Text excerpt »
Midnight Blues

Nighttime is the right time for battling big summer bluefish.

On most summer nights, beachgoers can look out and see a parade of lights flickering on the edge of the dark horizon. The source of those lights, miles offshore, is the nighttime bluefishing fleet. From June to August, private and party boat anglers are provided with hours of fast action thanks to schools of voracious choppers. As anyone who has been on a “Night Blues” headboat trip can tell you, it’s flat-out fun with screaming drags, hootin’ and hollerin’ and plenty of arm-numbing battles into the wee hours of the morning.

Monster bluefish like this one are common on “Night Blues" headboat trips.
Monster bluefish like this one are common on “Night Blues” headboat trips.

To get the most out of a night of summer bluefishing, gather up a few cronies and hit one of the many party boats that target the wily beasts from June through August. Though private boaters can easily take part in this fishery, for your money, the party boat is the way to go. Yes, it can be a little close for comfort if the boat is sailing at full capacity, but you save money on chum, bait and fuel. Party boats generally head out a little bit farther to find their night quarry, and spots from 8 to 15 miles off, such as the Barnegat Ridge or the Mud Hole, usually attract the fleet.

Objective 1 » Retype the night bluefishing text word for word, starting at "Midnight Blues" and ending at "of the morning.".
Objective 2 » How many lines of the entries below contain the word "time"? Reply with the number alone.

Input »
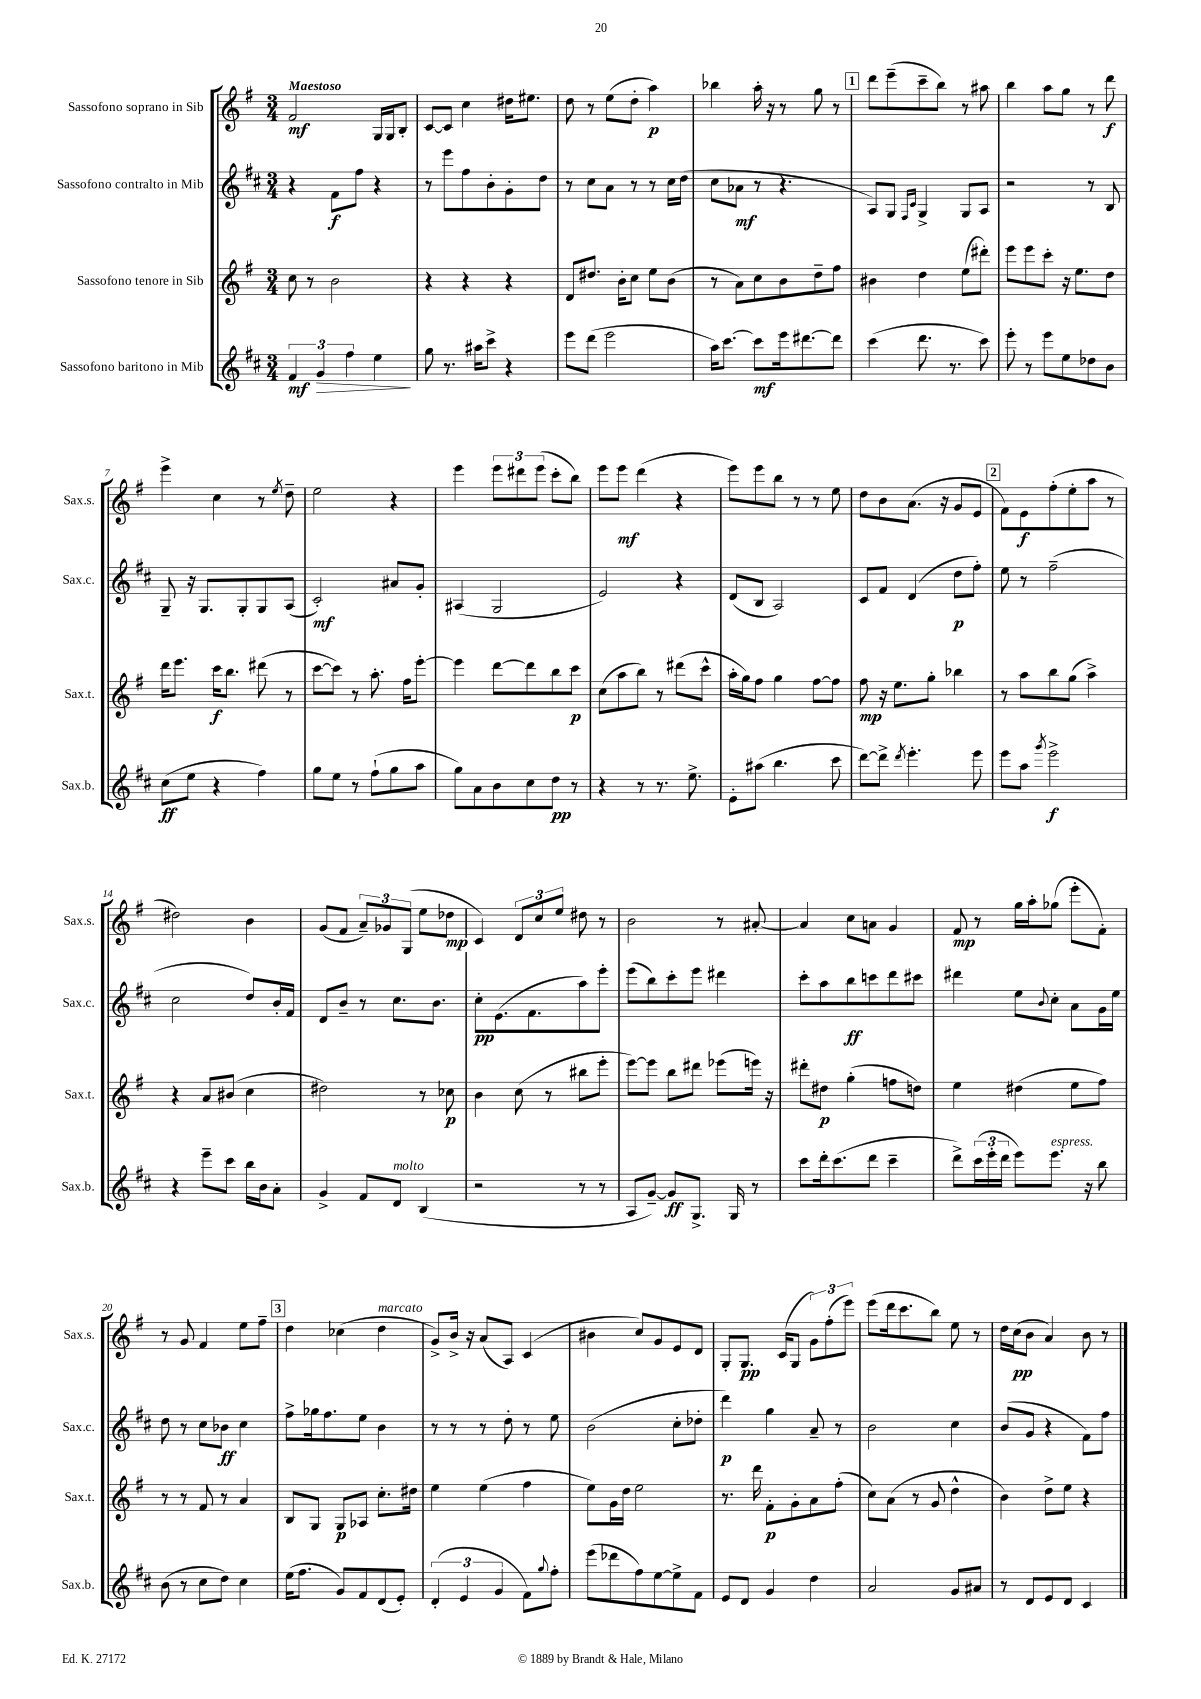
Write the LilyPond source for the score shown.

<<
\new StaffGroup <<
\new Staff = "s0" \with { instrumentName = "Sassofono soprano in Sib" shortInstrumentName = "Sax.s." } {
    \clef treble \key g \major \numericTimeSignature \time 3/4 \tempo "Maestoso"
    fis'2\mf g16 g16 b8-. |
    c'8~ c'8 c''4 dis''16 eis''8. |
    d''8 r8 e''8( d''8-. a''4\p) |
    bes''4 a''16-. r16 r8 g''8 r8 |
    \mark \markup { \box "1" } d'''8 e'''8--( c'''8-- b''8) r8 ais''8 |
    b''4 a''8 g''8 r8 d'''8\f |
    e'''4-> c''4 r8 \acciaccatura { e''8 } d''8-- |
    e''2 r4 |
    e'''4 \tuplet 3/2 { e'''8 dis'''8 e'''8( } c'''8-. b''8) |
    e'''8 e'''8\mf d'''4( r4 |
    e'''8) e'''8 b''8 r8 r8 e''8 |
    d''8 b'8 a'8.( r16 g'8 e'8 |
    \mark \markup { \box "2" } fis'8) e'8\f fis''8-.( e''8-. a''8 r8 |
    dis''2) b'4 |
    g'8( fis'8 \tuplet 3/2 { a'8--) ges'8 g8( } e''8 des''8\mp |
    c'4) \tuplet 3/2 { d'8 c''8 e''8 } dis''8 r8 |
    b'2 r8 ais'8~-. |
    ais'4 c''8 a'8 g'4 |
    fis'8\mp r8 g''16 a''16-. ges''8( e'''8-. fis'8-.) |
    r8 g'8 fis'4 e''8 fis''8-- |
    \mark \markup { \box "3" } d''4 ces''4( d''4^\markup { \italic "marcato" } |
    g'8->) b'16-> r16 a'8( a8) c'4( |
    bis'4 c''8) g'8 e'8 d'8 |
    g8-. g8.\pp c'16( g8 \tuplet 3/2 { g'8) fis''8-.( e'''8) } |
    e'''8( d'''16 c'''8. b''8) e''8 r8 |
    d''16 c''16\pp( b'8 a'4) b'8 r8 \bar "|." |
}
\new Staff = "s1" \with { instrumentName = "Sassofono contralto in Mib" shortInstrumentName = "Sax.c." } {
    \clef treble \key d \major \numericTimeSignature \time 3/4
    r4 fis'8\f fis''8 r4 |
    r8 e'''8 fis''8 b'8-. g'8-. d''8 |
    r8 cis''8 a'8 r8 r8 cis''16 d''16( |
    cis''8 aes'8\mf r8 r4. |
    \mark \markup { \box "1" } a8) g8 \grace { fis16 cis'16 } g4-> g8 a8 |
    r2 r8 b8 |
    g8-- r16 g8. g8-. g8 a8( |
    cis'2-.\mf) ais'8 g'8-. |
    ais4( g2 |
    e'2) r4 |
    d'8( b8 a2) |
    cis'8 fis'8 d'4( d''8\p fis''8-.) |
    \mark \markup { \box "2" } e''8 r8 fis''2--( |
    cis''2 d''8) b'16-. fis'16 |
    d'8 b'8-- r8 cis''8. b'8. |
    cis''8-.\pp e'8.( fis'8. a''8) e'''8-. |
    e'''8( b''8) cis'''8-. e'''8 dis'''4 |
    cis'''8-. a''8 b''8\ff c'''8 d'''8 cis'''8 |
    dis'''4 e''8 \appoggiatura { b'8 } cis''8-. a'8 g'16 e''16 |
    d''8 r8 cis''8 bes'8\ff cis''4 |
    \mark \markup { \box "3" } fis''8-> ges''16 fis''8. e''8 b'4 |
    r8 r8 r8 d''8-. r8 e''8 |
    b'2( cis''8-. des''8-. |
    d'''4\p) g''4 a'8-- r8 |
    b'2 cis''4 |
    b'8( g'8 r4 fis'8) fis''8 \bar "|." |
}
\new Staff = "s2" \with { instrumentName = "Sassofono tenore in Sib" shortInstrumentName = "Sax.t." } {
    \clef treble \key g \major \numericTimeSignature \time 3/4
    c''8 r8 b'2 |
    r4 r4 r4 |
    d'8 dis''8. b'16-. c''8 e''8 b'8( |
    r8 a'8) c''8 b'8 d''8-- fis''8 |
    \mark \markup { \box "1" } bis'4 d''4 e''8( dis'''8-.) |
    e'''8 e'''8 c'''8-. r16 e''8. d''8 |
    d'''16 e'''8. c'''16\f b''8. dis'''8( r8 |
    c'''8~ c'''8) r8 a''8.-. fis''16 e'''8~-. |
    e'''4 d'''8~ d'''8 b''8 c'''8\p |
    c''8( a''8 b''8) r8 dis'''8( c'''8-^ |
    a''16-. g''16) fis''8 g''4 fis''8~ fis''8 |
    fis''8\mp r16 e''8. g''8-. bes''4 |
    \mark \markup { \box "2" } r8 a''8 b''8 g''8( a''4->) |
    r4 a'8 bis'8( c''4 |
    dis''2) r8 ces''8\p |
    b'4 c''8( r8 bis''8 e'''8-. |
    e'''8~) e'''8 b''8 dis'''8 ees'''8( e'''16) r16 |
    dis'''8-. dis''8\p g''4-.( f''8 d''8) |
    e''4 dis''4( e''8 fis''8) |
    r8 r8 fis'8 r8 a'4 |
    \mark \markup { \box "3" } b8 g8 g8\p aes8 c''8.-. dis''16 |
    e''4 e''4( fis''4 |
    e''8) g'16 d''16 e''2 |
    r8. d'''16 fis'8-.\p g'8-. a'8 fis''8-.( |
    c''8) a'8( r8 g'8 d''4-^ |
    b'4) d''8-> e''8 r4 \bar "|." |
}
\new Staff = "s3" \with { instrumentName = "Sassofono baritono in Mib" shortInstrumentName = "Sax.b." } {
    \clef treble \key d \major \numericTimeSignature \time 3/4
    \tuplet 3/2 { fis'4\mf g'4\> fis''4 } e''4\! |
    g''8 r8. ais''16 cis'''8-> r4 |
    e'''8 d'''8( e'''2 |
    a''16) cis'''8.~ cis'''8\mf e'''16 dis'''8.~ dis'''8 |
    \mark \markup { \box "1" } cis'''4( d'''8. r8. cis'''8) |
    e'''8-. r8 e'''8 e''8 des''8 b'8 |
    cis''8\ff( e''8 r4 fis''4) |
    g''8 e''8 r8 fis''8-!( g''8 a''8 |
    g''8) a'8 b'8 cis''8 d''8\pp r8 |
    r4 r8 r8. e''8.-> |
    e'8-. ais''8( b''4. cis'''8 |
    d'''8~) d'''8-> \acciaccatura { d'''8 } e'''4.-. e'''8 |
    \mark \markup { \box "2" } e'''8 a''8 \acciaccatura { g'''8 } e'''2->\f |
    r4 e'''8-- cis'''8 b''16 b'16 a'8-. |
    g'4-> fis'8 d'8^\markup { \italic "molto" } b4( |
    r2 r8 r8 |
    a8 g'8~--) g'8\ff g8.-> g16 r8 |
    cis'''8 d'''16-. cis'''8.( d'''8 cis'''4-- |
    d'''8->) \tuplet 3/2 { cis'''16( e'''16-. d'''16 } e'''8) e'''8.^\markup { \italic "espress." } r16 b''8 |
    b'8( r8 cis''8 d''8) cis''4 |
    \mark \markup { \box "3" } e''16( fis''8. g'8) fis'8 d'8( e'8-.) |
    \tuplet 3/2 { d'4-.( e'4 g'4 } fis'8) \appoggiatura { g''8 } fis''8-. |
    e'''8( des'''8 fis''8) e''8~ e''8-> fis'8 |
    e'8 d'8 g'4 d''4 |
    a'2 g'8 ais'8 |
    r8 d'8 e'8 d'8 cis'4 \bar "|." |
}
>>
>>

...

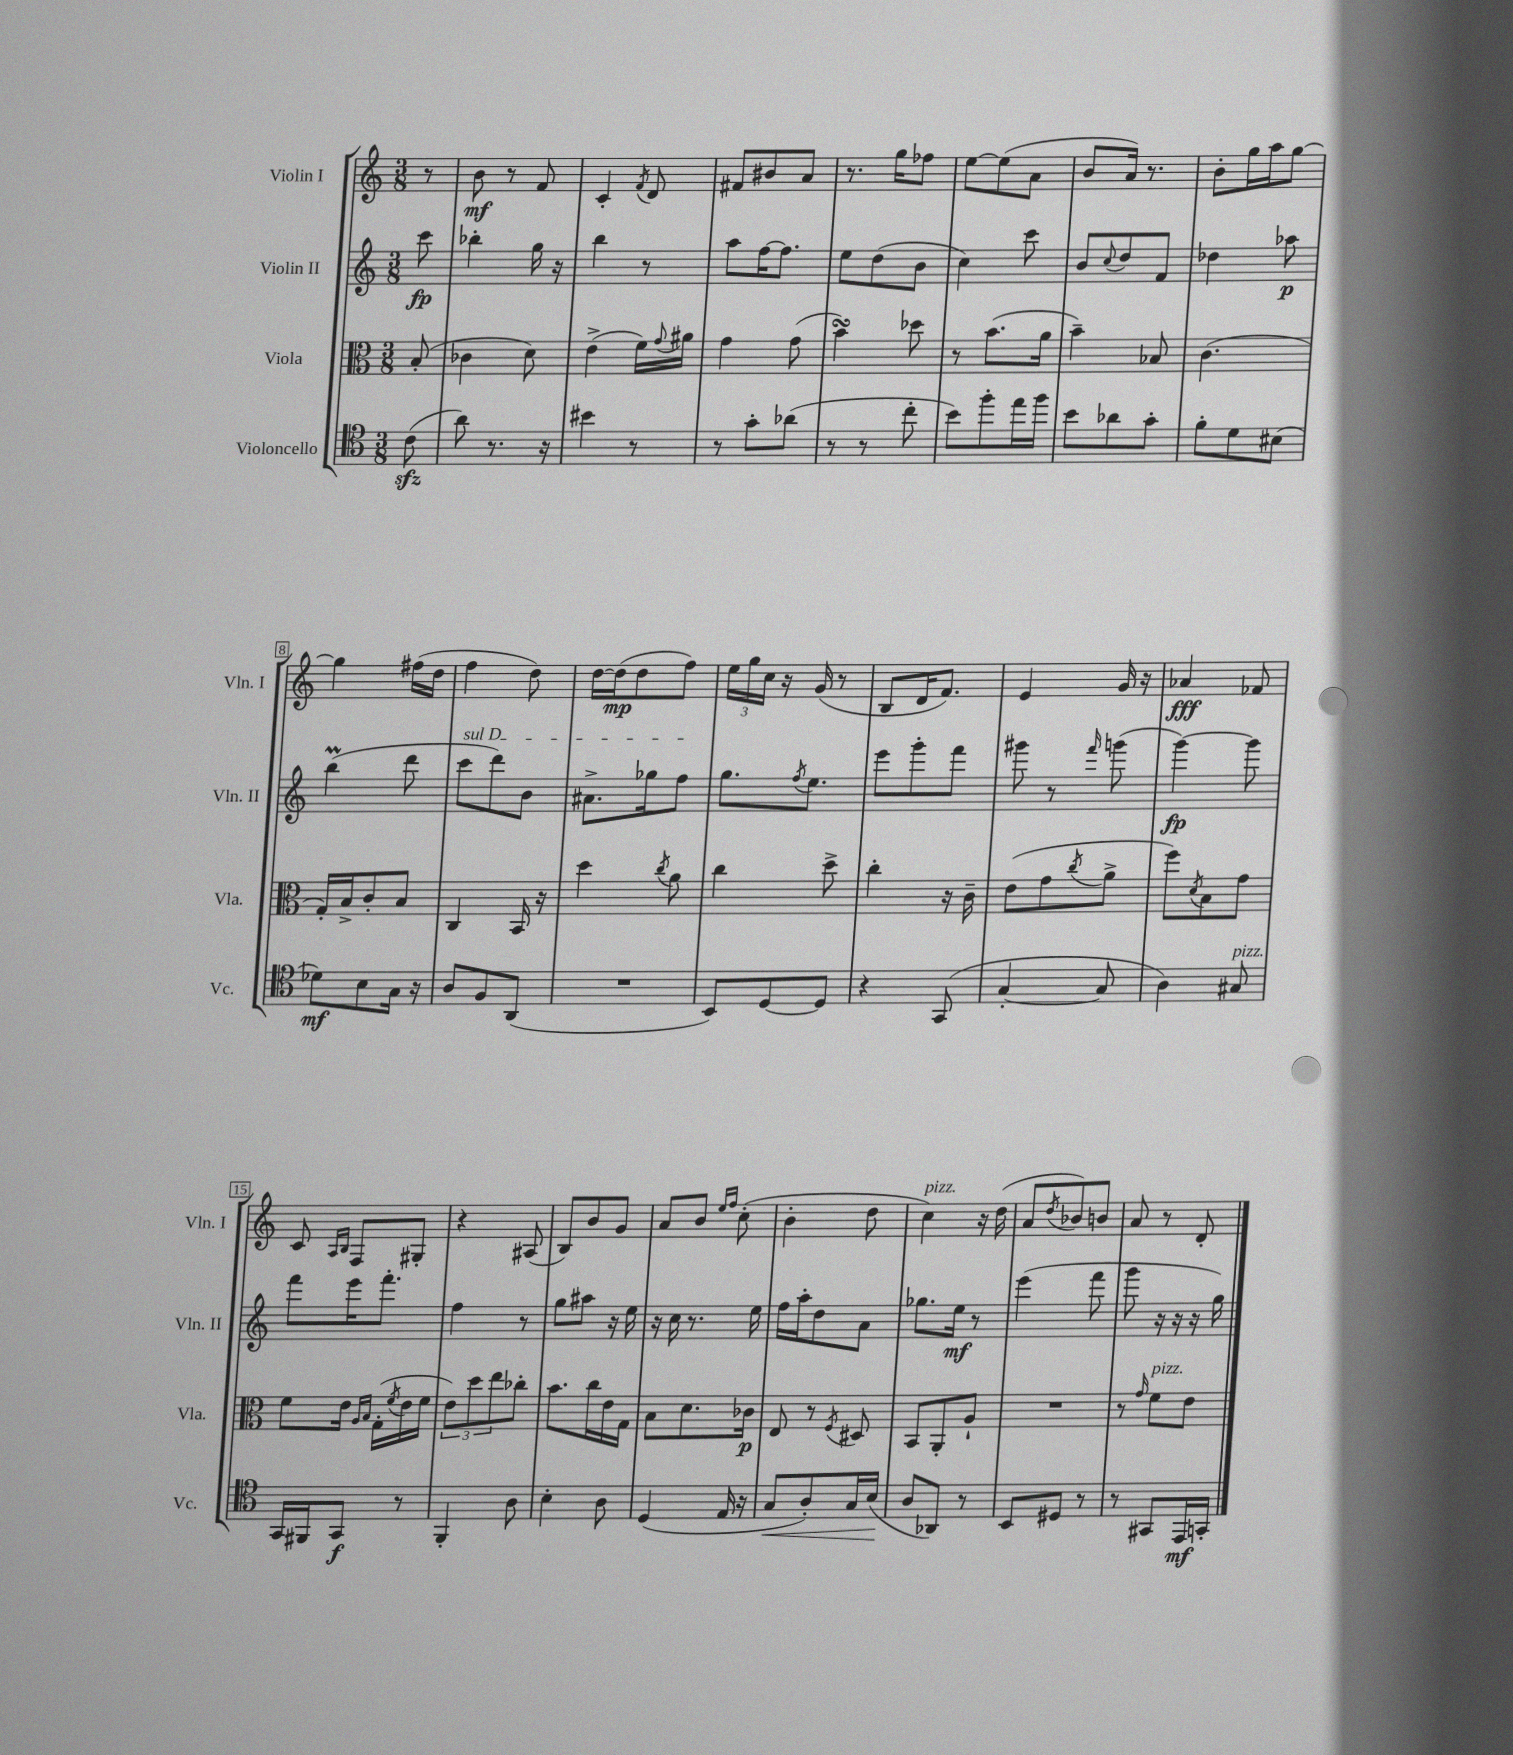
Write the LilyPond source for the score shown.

Written solution 1 »
Midnight Blues

Nighttime is the right time for battling big summer bluefish.

On most summer nights, beachgoers can look out and see a parade of lights flickering on the edge of the dark horizon. The source of those lights, miles offshore, is the nighttime bluefishing fleet. From June to August, private and party boat anglers are provided with hours of fast action thanks to schools of voracious choppers. As anyone who has been on a “Night Blues” headboat trip can tell you, it’s flat-out fun with screaming drags, hootin’ and hollerin’ and plenty of arm-numbing battles into the wee hours of the morning.

Written solution 2 » 4